Where’s the Money for Energy Startups?
Early-stage energy companies that want to manufacture hardware or produce fuel are still facing a so-called valley of death that few have figured out how to cross.
For energy technology startups in the United States, a lot has changed in five years. Between 2008 and 2011, venture capitalists were making record investments in companies building new technologies, and the government was enthusiastically doling out loans to help them commercialize products. Today, several high-profile company failures later, that support has largely evaporated. In 2014, VC investment in clean-energy companies was less than half 2011 levels. The hunt for funding is especially bleak for startups looking to produce solar cells, batteries, or biofuel, the very types of technologies probably needed to transform the world’s fossil-fuel-based energy systems.
It’s possible the enthusiasm for energy of the late 2000s was simply a Silicon Valley bubble, says David Berry, a general partner at Flagship Ventures, a firm based in Cambridge, Massachusetts, who led investments in LS9 (a biofuels company acquired last year by Renewable Energy Group) and Joule Unlimited, which is working to commercialize a process for turning carbon dioxide into fuels. As in other investing bubbles, Berry says, “you had people who got into an industry they didn’t know anything about.” At the time, the price of oil was high, the government was keen to stimulate the development of low-carbon technologies, and there was growing public concern about the climate consequences of using fossil fuels. When conventional energy prices dropped and that momentum dissipated, many companies that had been riding the wave were left stranded.
Many of these startups had no way to raise the funds necessary for commercial-scale production projects far too expensive for most venture capitalists. In VC jargon, the companies faced the very predictable valley of death—the difficult transition from promising advance to mass-produced commercial product. Indeed, though Berry cites Joule as a success story, his other energy company, LS9, struggled to find the money it needed to reach commercial scale and was acquired by a larger public company for less than what it had raised from investors. Building even small pilot plants requires spending lots of capital well before it can be known whether the product is viable. Early technology development, and construction of commercial-scale demonstration plants, can take many years and hundreds of millions of dollars.

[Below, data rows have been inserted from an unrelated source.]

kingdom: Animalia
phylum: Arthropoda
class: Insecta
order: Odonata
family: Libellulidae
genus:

Companies that need to develop new hardware or a new kind of fuel often can’t progress to the point where they are generating revenue soon enough to satisfy conventional venture capital funds, which are typically expected to yield returns within seven or eight years. Even if they succeed in scaling up, they’re competing in industries with extremely low margins, further discouraging venture investors.
So who supplies the capital needed to build risky large-scale production or manufacturing facilities? Other types of investors can be more flexible, such as foundations and wealthy families interested in clean energy. One example of a company that has secured a significant investment from a family-backed investment group is Ambri, which is developing a novel liquid-metal battery for grid-scale energy storage.
Corporate venture funds with a specialty in energy can offer a helpful connection when a startup gets to the point of scaling up its manufacturing. Companies like GE, which is now invested in more than 30 energy startups, understand that competing in energy markets requires manufacturing products at large scale.
Industrial partners have provided crucial funding for the solar startup 1366 Technologies and serve as a valuable “reality check,” says founder and CEO Frank van Mierlo. The company, which is developing a cheaper way to make silicon wafers for solar cells, was founded during the exuberance of the late 2000s. It has survived thanks in part to backing by GE Ventures, and recently signed a strategic long-term partnership with South Korea’s Hanwha Q-Cells, a major solar-panel maker. The company has also raised funds outside the U.S.; an April funding round was led by a Chinese VC firm.
Throop Wilder, CEO of the early-stage lithium-ion battery startup 24M, says he and his colleagues have understood from the start that they “cannot build huge plants.” Instead, 24M, which says it can significantly cut the cost of manufacturing batteries, is pursuing a modular approach that will allow the company to build small factories for tens of millions instead of hundreds of millions.